Advanced Java runtime configuration¶
Java requirements¶
DSS is a Java application, and requires a compatible Java environment to run. Supported versions are OpenJDK and Oracle JDK, versions 8, 10, or 11.
Unless instructed otherwise (see below) the DSS installer will automatically look for a suitable version of Java in standard locations. If none is found, it will install an appropriate OpenJDK package as part of its dependency installation phase.
Note
Starting with DSS 5.x, Java 7 is no longer supported.
Java 9 is not supported.
Spark 2 integration requires Java 8, Spark 3 integration requires Java 8 or 11.
While the Java Runtime Environment (JRE) is technically sufficient for DSS to run, it is strongly recommended to install the full Java Development Kit (JDK) as this includes additional tools for diagnosing performance and other technical issues. Dataiku support may require you to install the full JDK to investigate some cases.
Choosing the JVM¶
You can force Data Science Studio to use a specific version of Java (for example, when there are several versions installed on the server, or when you manually installed Java in a non-standard place) by setting the DKUJAVABIN environment variable while running the DSS installer script. This variable should point to the java binary to use. For example:
$ DKUJAVABIN=/usr/local/bin/java dataiku-dss-VERSION/installer.sh <INSTALLER_OPTIONS>
Note that the installer script stores this value in the file DATA_DIR/bin/env-default.sh
, so this environment variable is only needed
at installation time. It must be provided for all subsequent DSS updates however, unless one wishes DSS to revert to the automatically-detected
version of Java.
Switching the JVM¶
You can switch an existing DSS instance to an different version of Java by rerunning the installer in update mode with a new value for DKUJAVABIN, as follows:
# Stop DSS
$ DSS_DATADIR/bin/dss stop
# Switch this DSS instance to a different Java runtime
$ DKUJAVABIN=/PATH/TO/NEW/java dataiku-dss-VERSION/installer.sh -d DSS_DATADIR -u
# Restart DSS
$ DSS_DATADIR/bin/dss start
Customizing Java runtime options¶
The DSS installer generates a default set of runtime options for the DSS Java processes, based on the Java version in use and the memory size of the hosting server. These options can be customized if needed.

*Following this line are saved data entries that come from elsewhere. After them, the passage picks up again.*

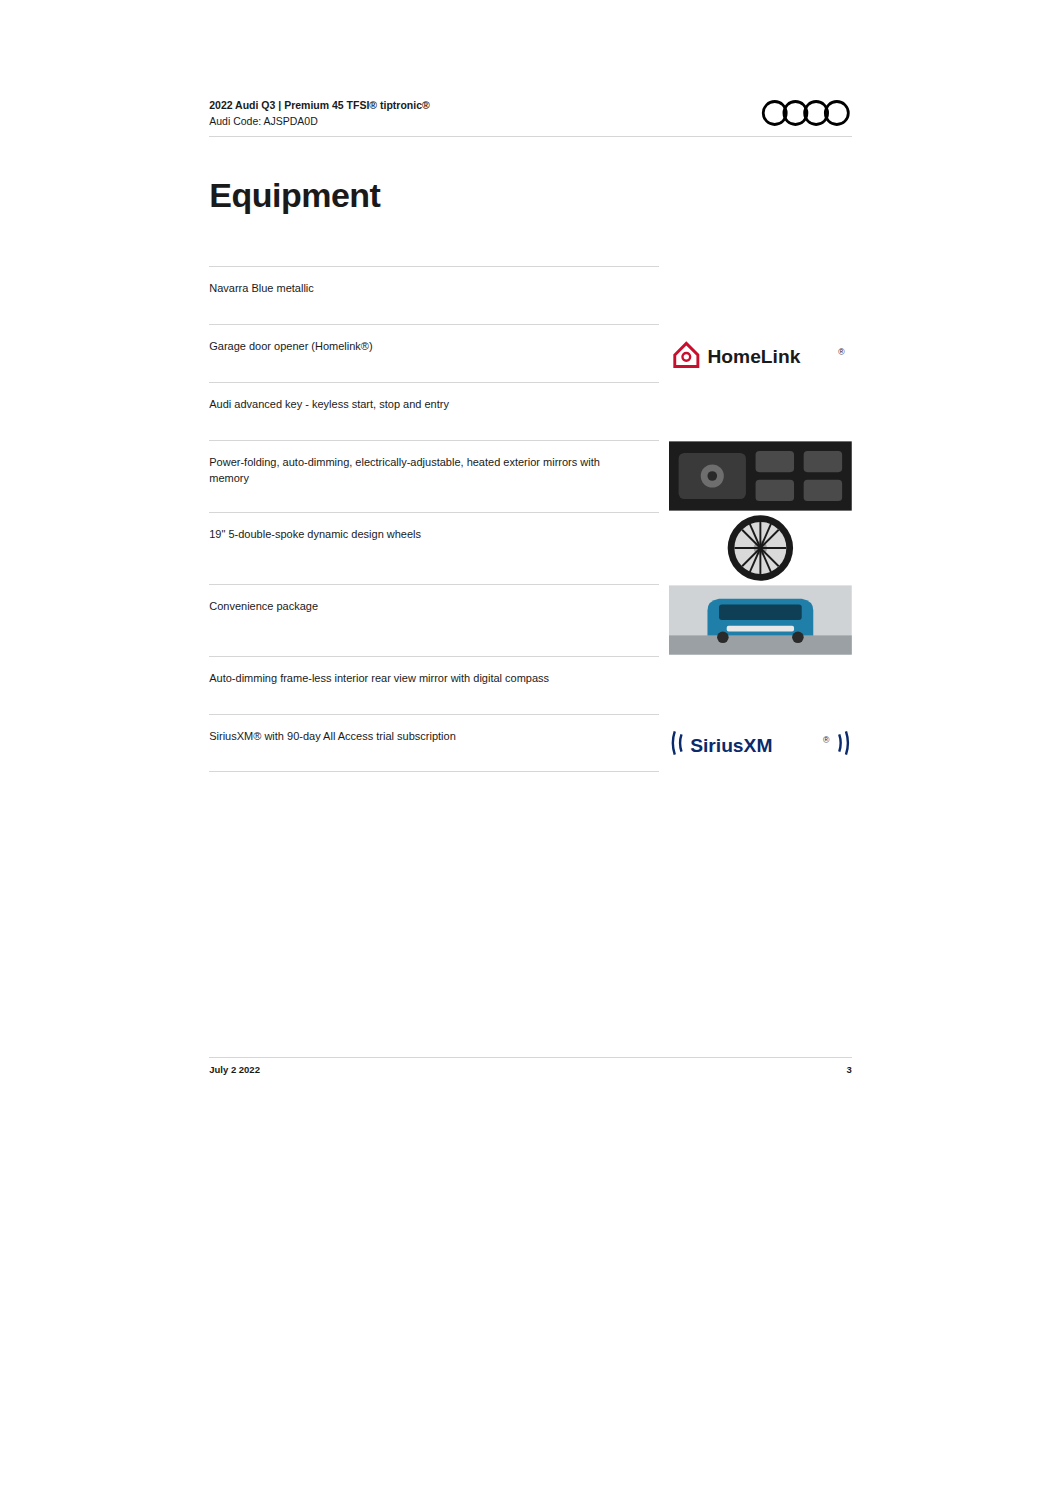2022 Audi Q3 | Premium 45 TFSI® tiptronic®
Audi Code: AJSPDA0D
Equipment
Navarra Blue metallic
Garage door opener (Homelink®)
HomeLink ®
Audi advanced key - keyless start, stop and entry
Power-folding, auto-dimming, electrically-adjustable, heated exterior mirrors with memory
19" 5-double-spoke dynamic design wheels
Convenience package
Auto-dimming frame-less interior rear view mirror with digital compass
SiriusXM® with 90-day All Access trial subscription
SiriusXM ®
July 2 2022 3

The different Java processes¶
DSS is made up of 4 different kinds of Java processes:
The “backend” is the main server, which handles all interaction with users, the configuration, and the visual data preparation. There is only one backend.
The “jek” is a process which runs the jobs (ie, what happens when you use “Build”). There are multiple jeks (one per running job)
The “fek” handles long-running background tasks. It is also responsible for building the data samples. There are multiple feks (one per running background task)
The “hproxy” handles interactions with Hive. There is only one hproxy.
For the API node:
The “apimain” is the main server.
For the Govern node:
The “governserver” is the main server.
What can be customized¶
All Java options of these 6 kinds of processes can be customized.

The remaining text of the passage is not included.